DIRECTIVE A —
In the blog post below, why can't the writer write about the students at the school where the writer works?

Am I becoming a Hypoblogdriac, one who is convinced his blog is sick and is always worrying about it? No, it’s just some time for maintenance. Google says “Hypoblogdriac” doesn’t exist. So I lay claim to coining it.
But yes, looking back over the last year and some, Mondaugenslaw has evolved in a strange direction, away from family and thoughts about travel to hiking and bus stories, largely devoid of people, or much interest.
The trouble is I’ve let responsibilities get in the way of composition. I can’t write about the students at the school where I work as they’re minors and I am one of their trusted guardians. I wish to keep my kids and wife’s involvement to a minimum for a wide range of reasons.
Occasionally I get “requests to meet” from total strangers. Perhaps this is a common occurrence in the blogosphere, but it’s new to me. I have no interest in a physical meeting with a perfect stranger. I see enough perfect strangers every day on the street.
I assume such desired meetings are based on one of two things, sex or anger. If I was posting pictures of my dong, I’d expect a huge number of “requests to meet.” As I am not posting such pictures, I can only guess that I’ve deeply offended someone, and they wish to cave in my brains with an adjustable wrench over the matter.
I look back over my blogs and wonder what could have caused offense? Are the Indian Railways after me? I did comment on the lavatory’s lack of hygiene. Perhaps its Sharma bus company—the one that sold us tickets (bus suspension not-included). Or maybe some eco-nut is horrified that I hike, which brings human presence into forests, where cute furry animals would live otherwise idyllic lives if not for the intrusion of a pair of Keen sandals, unaesthetic pants-shirt combos and bad breath on their territory.
On this theme, I’m reminded of a tale told me by an ardent conservationist friend who loved to hike. One time, somewhere in the woods of New Hampshire, he was hiking with a friend. They were talking about this and that as they went along, in normal conversational tone voices, neither loud nor whispers. Out of the blue, a very stoned hippie confronted them and demanded they shut up and walk in silence, that their voices were noise pollution, that they were intruders who were not respecting the forest, so on and so on.

DIRECTIVE B —
Which lines of the rows below contain the string "azim"? Report each of those lines in full.

DATASET EXTRACT —
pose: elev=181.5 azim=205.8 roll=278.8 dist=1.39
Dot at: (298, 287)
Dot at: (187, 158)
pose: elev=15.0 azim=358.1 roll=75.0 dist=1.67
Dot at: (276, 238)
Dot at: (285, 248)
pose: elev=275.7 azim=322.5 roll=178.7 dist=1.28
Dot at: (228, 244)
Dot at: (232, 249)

* * *

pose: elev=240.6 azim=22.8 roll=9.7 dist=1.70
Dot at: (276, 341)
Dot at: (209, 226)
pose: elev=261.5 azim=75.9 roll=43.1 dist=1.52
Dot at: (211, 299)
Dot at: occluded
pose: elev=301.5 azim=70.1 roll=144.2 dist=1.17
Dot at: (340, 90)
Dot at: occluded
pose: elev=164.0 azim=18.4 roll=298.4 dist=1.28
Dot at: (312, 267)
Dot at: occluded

ANSWER A —
They're minors, and the writer is one of their trusted guardians.

ANSWER B —
pose: elev=181.5 azim=205.8 roll=278.8 dist=1.39
pose: elev=15.0 azim=358.1 roll=75.0 dist=1.67
pose: elev=275.7 azim=322.5 roll=178.7 dist=1.28
pose: elev=240.6 azim=22.8 roll=9.7 dist=1.70
pose: elev=261.5 azim=75.9 roll=43.1 dist=1.52
pose: elev=301.5 azim=70.1 roll=144.2 dist=1.17
pose: elev=164.0 azim=18.4 roll=298.4 dist=1.28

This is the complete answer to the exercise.